**What the task requires:**
Gather every line in the material below that contains the word "could". Case counts.

**Dataset records:**
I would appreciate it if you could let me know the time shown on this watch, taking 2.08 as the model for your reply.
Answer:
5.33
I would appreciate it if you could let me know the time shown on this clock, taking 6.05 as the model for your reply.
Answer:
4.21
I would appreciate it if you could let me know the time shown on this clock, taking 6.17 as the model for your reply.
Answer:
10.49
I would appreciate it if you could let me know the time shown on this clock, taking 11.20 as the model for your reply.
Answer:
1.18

--

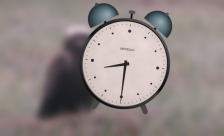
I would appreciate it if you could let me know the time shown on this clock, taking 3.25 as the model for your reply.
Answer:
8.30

**The output:**
I would appreciate it if you could let me know the time shown on this watch, taking 2.08 as the model for your reply.
I would appreciate it if you could let me know the time shown on this clock, taking 6.05 as the model for your reply.
I would appreciate it if you could let me know the time shown on this clock, taking 6.17 as the model for your reply.
I would appreciate it if you could let me know the time shown on this clock, taking 11.20 as the model for your reply.
I would appreciate it if you could let me know the time shown on this clock, taking 3.25 as the model for your reply.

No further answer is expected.